This turn of events — significant warming in the pre-industrial period that corrected itself — would seem to present a problem for the theory of manmade global warming, which asserts that the Earth’s present alleged warming trend is primarily, if not solely, the result of human activity, specifically carbon dioxide emissions, and that it cannot be stopped absent a return to a pre-industrial world.
Global-warming believers such as the Intergovernmental Panel on Climate Change (IPCC) have circumvented the inconvenient truths of MWP and LIA by claiming that both were strictly local events not reflective of global climate in general. Thus, they can then argue that carbon emissions, not cyclical climate changes, are the cause of the current, supposedly unprecedented phenomenon of rising global temperatures.
Not anymore. A team of scientists led by Syracuse University geochemist Zunli Lu has discovered that the MWP and LIA reached all the way to Antarctica — in other words, over the entire world. By studying the types of oxygen isotopes trapped in ikaite, a rare mineral composed of calcium carbonate and water that forms in cold water, they were able to determine that the same periods of warming and cooling occurred in the Antarctic as occurred in the far North.
“Ikaite is an icy version of limestone,” Lu explained in a university press release. “The crystals are only stable under cold conditions and actually melt at room temperature.”
Since the crystals have remained intact in the frigid climate of the South Pole for thousands of years, Lu’s team of researchers was able to obtain them from sediment cores drilled off the coast of Antarctica. They paid particular attention to those layers deposited during the MWP and LIA.
The press release describes the research process and results:
Ikaite crystals incorporate ocean bottom water into their structure as they form. During cooling periods, when ice sheets are expanding, ocean bottom water accumulates heavy oxygen isotopes (oxygen 18). When glaciers melt, fresh water, enriched in light oxygen isotopes (oxygen 16), mixes with the bottom water. The scientists analyzed the ratio of the oxygen isotopes in the hydration water and in the calcium carbonate. They compared the results with climate conditions established in Northern Europe across a 2,000-year time frame. They found a direct correlation between the rise and fall of oxygen 18 in the crystals and the documented warming and cooling periods.

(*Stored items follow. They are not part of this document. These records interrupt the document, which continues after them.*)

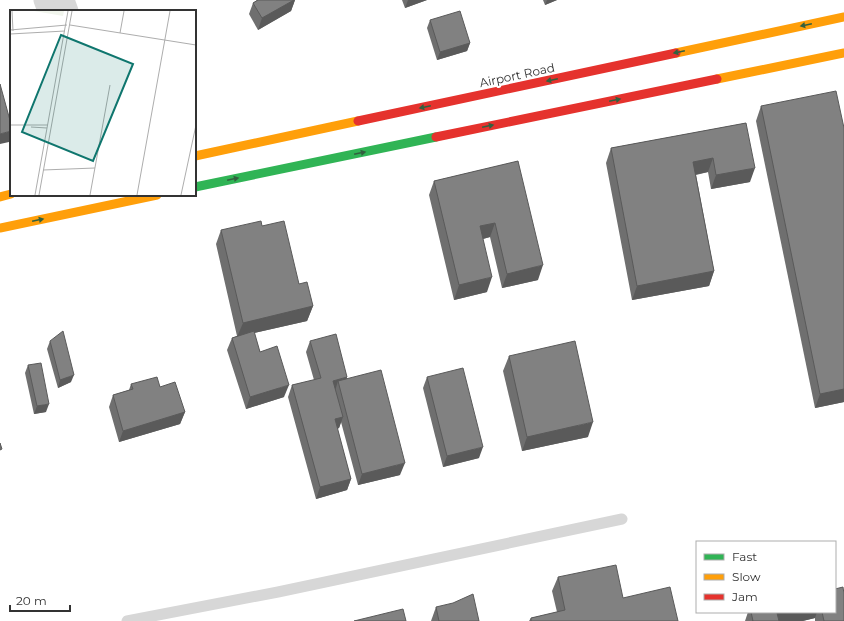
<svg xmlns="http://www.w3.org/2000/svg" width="844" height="621" viewBox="0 0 844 621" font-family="Montserrat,sans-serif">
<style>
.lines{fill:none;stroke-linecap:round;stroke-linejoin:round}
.lane{stroke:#d7d7d7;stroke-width:11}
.street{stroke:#d7d7d7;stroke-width:21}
.fast{stroke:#30b455;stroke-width:9}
.slow{stroke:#ff9f0a;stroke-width:9}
.jam{stroke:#e5322d;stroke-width:9}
.wall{fill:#6f6f6f}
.shaded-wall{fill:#5a5a5a}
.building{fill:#818181;stroke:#5a5a5a}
.oneway{fill:#32603f}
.labels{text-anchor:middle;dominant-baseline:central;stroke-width:4;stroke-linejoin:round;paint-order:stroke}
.street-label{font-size:12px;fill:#333;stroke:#fff}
.inset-road{fill:none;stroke:#adadad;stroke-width:1}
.view{fill:#0f766e;fill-opacity:0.15;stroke:#0f766e;stroke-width:2}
.inset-edge{fill:none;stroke:#333;stroke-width:2}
</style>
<rect width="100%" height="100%" fill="#fff"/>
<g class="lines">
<path class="lane" d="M127,621L278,592L622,519"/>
<g class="street">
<path d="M44,0L48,11"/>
<path d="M64,0L68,11"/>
</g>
<path class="fast" d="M195,187L436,137"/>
<g class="slow">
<path d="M676,53L844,17"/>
<path d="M717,79L844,53"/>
<path d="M195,156L358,121"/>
<path d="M0,197L11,194"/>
<path d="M0,228L157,195"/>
</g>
<g class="jam">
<path d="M358,121L676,53"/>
<path d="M436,137L717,79"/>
</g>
</g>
<g class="wall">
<path d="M257,0H295L291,11L258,30L249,14L253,3Z"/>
<path d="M402,0H427L405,8Z"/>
<path d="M543,0H557L545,5Z"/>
<path d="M430,20L470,43L467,51L437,60L427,28Z"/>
<path d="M761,106L844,128V402L815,408L756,121Z"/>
<path d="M746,123L750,182L711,189L708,172L696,175L714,271L709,286L632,300L606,163L611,148Z"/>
<path d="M518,161L538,280L502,288L490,237L483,239L487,292L454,300L429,195L434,181Z"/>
<path d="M262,226L299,284L313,306L307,321L254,333L260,352L284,397L246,409L227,350L232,338L237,336L216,244L221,230Z"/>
<path d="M50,341L71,382L58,388L47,349Z"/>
<path d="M310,341L347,377V379L400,475L358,485L341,422L339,428L337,429L351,479L347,490L316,499L288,397L292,385L314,380L306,352Z"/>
<path d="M509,356L588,437L522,451L503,371Z"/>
<path d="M28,365L46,412L34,414L25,373Z"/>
<path d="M427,377L479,458L443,467L423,388Z"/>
<path d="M131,384L160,387L185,412L180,424L119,442L109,407L113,395L129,390Z"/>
<path d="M558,577L623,598L678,621H529L531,618L557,612L552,591Z"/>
<path d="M436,607L479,621H431Z"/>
<path d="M748,612H835L844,621H815V618L802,621H745Z"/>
</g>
<g class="shaded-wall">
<path d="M294,0H295L291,11L258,30L262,18Z"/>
<path d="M408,0H427L405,8Z"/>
<path d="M547,0H557L545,5Z"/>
<path d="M470,43L467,51L437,60L440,52Z"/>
<path d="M11,131V136L9,142L0,144V134Z"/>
<path d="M713,158L708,172L688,176L693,162Z"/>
<path d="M755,168L750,182L711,189L716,175Z"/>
<path d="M495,223L490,237L475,241L480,226Z"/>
<path d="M543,265L538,280L502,288L507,274Z"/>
<path d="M714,271L709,286L632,300L637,286Z"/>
<path d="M492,277L487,292L454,300L459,285Z"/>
<path d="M313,306L307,321L237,337L243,323Z"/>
<path d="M74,375L71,382L58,388L60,380Z"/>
<path d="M347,377L343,388L338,381L335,391L333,381Z"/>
<path d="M289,385L284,397L246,409L250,397Z"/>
<path d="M844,389V402L815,408L820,394Z"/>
<path d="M49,404L46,412L34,414L37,406Z"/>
<path d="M185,412L180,424L119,442L123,431Z"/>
<path d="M343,417L339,428L330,431L335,419Z"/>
<path d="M593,422L588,437L522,451L527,437Z"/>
<path d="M483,447L479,458L443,467L447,456Z"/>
<path d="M405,463L400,475L358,485L362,474Z"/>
<path d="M351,479L347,490L316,499L320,487Z"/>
<path d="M782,612H817L815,618L803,621H774L777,613Z"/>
</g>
<g class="building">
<path d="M258,0H294L262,18L253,3Z"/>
<path d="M460,11L470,43L440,52L430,20Z"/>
<path d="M0,84L11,124V131L0,134Z"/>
<path d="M836,91L844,128V389L820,394L761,106Z"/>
<path d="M746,123L755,168L716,175L713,158L693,162L714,271L637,286L611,148Z"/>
<path d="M518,161L543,265L507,274L495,223L480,226L492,277L459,285L434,181Z"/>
<path d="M261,221L262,226L284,221L299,284L307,282L313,306L243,323L221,230Z"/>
<path d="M63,331L74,375L60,380L50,341Z"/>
<path d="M254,331L260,352L277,346L289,385L250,397L232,338Z"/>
<path d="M336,334L347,377L333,381L343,417L335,419L351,479L320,487L292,385L321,378L310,341Z"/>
<path d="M575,341L593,422L527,437L509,356Z"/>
<path d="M41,363L49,404L37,406L28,365Z"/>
<path d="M463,368L483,447L447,456L427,377Z"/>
<path d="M381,370L405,463L362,474L338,381Z"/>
<path d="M157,377L160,387L175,382L185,412L123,431L113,395L133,389L131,384Z"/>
<path d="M0,443L2,449L0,450Z"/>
<path d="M616,565L623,598L670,587L678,621H531V618L565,610L558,577Z"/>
<path d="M843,587L844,594V621H824L822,612H835V589Z"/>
<path d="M473,594L479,621H439L436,607L453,603Z"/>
<path d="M403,609L406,621H354Z"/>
<path d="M751,612H782L777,613L779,621H752H753Z"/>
</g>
<defs><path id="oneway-solid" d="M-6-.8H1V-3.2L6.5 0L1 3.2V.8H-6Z"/></defs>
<g class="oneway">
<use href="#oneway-solid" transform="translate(806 25) rotate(168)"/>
<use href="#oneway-solid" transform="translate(679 52) rotate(168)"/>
<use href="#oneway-solid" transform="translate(552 80) rotate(168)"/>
<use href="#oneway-solid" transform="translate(615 100) rotate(-12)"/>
<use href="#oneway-solid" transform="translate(425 107) rotate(168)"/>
<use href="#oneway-solid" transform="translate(488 126) rotate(-12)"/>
<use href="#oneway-solid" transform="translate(360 153) rotate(-12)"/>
<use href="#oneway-solid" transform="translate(233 179) rotate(-12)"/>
<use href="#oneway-solid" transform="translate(38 220) rotate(-12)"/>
</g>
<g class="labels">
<g class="street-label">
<text transform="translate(517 75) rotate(-12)">Airport Road</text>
</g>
</g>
<g transform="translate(10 10)">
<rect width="186" height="186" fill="#fff"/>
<path d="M24,1H54L53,6Z" fill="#f1f5ed"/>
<path class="inset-road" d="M2,1L3,21M60,15L186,35M0,20L57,15M110,23L114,1M0,24L55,21M0,115H38M21,117L37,118M33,160L85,158M25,185L58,1M29,185L62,1M80,185L100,75M127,185L160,1M171,185L186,115"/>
<path class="view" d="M51,25L123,54L83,151L12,122Z"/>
<rect width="186" height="186" class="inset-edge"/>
</g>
<rect x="696" y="541" width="140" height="72" fill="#ffffff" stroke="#adadad"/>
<rect x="704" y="554" width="20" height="6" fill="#30b455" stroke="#adadad"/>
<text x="732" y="561" font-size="12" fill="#333333">Fast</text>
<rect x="704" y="574" width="20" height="6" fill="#ff9f0a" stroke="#adadad"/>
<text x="732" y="581" font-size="12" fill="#333333">Slow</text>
<rect x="704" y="594" width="20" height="6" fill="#e5322d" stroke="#adadad"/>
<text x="732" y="601" font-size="12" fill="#333333">Jam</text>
<path d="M10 605v6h60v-6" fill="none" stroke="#333333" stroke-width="2"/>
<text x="16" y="605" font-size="12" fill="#333333" stroke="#ffffff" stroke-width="3" paint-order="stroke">20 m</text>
</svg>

“This ikaite record qualitatively supports that both the Medieval Warm Period and Little Ice Age extended to the Antarctic Peninsula,” wrote Lu and colleagues in a summary of their research as presented in the peer-reviewed journal Earth and Planetary Science Letters.
Global warming, therefore, has occurred in the past when there were no human carbon emissions outside of exhaled breaths. What’s more, it did not result in the end of the world as we know it, and it corrected — or, depending on one’s preference for warm weather, overcorrected — itself. This, observed Lewis Page of the Register, “would strongly suggest that global warming may just be something that happens from time to time, not something caused by miniscule [sic] concentrations of CO2 (the atmosphere is 0.04 percent CO2 right now; this figure might climb to 0.07 percent in the medium term).”
Of course, it is possible that the present warming trend — assuming there is one and it hasn’t stopped already — is a new phenomenon generated by human activity. Lu’s study cannot speak to that. However, the fact that earlier, natural warming trends eventually petered out of their own accord suggests that the planet may have ways of regulating its own temperature. Even if humans were to cause worldwide temperatures to rise by a few degrees, it is well within the realm of possibility that the resulting effects — less ice but more plants and clouds — could counteract the higher temperatures.
Global warming has happened before, and it will probably happen again. When it has happened, temperatures have not skyrocketed; they have risen by a few degrees and then fallen again. Whether or not there is global warming now — and if so, whether or not it is driven by humans — there seems to be little cause for panic and even less cause for forfeiting our liberties and livelihoods to local, national, or global governments.